#### WORK ORDER
Your answer should consist of each line from the data below that contains "shift".

#### Dataset excerpts

[Start of Attachment]

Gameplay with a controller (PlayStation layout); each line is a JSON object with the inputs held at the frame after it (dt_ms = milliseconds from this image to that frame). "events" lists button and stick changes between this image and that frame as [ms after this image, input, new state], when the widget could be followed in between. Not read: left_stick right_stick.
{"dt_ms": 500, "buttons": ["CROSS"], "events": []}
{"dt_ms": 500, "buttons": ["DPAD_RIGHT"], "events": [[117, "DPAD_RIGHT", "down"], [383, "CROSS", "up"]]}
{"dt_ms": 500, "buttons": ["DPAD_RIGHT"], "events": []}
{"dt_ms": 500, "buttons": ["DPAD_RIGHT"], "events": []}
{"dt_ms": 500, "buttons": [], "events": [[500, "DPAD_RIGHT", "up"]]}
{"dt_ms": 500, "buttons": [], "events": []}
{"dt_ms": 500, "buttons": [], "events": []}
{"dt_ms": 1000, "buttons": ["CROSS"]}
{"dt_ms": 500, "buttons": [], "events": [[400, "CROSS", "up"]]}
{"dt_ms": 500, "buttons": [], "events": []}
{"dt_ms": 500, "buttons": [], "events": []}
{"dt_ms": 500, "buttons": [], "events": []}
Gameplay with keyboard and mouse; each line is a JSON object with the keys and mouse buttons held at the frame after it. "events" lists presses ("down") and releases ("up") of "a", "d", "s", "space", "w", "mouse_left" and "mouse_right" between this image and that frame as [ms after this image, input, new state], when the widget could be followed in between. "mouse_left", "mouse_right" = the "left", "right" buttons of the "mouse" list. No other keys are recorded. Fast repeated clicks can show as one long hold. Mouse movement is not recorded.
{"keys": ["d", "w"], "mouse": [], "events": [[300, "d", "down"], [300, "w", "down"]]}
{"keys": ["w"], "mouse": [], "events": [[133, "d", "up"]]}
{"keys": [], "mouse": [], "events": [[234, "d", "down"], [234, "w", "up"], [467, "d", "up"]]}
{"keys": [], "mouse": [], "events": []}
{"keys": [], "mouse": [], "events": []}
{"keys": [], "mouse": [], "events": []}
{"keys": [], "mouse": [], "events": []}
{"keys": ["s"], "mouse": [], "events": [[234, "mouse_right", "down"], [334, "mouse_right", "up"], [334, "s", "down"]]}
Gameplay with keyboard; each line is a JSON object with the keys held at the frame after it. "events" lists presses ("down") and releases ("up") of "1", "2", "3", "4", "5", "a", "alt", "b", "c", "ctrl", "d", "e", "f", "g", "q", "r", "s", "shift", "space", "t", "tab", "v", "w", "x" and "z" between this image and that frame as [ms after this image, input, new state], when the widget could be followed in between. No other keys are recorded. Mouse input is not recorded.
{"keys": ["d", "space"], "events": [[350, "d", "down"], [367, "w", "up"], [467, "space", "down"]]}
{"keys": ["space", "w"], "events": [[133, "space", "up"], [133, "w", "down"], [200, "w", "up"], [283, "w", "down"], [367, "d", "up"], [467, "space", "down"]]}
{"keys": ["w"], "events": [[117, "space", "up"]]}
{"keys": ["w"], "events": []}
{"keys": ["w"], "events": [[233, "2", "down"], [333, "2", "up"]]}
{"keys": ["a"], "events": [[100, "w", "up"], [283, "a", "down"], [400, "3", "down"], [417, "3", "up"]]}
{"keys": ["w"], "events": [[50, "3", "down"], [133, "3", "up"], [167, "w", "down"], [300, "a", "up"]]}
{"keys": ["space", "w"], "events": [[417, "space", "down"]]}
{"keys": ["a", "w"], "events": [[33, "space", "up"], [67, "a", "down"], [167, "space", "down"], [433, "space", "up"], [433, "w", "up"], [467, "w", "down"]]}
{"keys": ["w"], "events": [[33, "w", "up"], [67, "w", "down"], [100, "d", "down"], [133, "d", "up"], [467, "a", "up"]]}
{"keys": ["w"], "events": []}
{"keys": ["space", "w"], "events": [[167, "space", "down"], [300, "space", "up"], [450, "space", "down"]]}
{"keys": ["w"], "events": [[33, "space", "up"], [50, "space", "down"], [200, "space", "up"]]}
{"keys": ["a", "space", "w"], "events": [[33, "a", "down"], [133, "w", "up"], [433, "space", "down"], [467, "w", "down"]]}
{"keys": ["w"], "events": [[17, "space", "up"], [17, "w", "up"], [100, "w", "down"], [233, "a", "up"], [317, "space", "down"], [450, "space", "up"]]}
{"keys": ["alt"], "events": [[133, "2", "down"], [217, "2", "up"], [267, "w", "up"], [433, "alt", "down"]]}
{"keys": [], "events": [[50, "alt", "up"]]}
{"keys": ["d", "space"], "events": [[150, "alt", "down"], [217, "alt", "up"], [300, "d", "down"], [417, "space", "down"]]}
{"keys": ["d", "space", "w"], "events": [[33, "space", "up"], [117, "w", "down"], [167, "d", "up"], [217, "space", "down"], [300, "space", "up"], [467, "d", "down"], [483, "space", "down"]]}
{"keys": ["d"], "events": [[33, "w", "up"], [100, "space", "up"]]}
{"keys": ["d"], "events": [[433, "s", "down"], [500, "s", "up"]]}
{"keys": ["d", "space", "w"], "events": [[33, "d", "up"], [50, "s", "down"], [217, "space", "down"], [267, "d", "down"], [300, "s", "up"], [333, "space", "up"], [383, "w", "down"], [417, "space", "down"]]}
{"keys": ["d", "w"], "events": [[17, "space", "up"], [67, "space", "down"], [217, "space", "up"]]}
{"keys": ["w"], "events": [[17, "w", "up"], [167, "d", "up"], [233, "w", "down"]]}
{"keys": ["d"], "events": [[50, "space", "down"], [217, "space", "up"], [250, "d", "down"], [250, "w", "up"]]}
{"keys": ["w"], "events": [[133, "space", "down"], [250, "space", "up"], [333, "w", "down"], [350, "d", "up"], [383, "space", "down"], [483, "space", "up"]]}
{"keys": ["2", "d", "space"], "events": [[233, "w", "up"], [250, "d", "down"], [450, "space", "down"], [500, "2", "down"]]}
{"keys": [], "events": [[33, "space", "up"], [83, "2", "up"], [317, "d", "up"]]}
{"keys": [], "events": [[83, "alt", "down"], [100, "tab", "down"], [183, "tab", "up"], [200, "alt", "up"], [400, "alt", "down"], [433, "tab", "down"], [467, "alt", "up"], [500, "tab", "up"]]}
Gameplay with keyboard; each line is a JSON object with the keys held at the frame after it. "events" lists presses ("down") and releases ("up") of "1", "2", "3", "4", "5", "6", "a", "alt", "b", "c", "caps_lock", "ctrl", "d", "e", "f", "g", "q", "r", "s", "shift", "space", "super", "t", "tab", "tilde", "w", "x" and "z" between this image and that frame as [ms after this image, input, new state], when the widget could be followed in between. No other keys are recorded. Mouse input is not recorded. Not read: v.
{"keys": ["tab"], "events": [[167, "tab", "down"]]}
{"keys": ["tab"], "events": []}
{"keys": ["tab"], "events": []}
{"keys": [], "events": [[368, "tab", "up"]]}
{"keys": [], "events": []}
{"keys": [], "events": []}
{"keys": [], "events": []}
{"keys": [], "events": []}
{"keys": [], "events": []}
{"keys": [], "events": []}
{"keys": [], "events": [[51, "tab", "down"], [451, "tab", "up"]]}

[End of Attachment]

#### ANSWER SPACE
Gameplay with keyboard; each line is a JSON object with the keys held at the frame after it. "events" lists presses ("down") and releases ("up") of "1", "2", "3", "4", "5", "a", "alt", "b", "c", "ctrl", "d", "e", "f", "g", "q", "r", "s", "shift", "space", "t", "tab", "v", "w", "x" and "z" between this image and that frame as [ms after this image, input, new state], when the widget could be followed in between. No other keys are recorded. Mouse input is not recorded.
Gameplay with keyboard; each line is a JSON object with the keys held at the frame after it. "events" lists presses ("down") and releases ("up") of "1", "2", "3", "4", "5", "6", "a", "alt", "b", "c", "caps_lock", "ctrl", "d", "e", "f", "g", "q", "r", "s", "shift", "space", "super", "t", "tab", "tilde", "w", "x" and "z" between this image and that frame as [ms after this image, input, new state], when the widget could be followed in between. No other keys are recorded. Mouse input is not recorded. Not read: v.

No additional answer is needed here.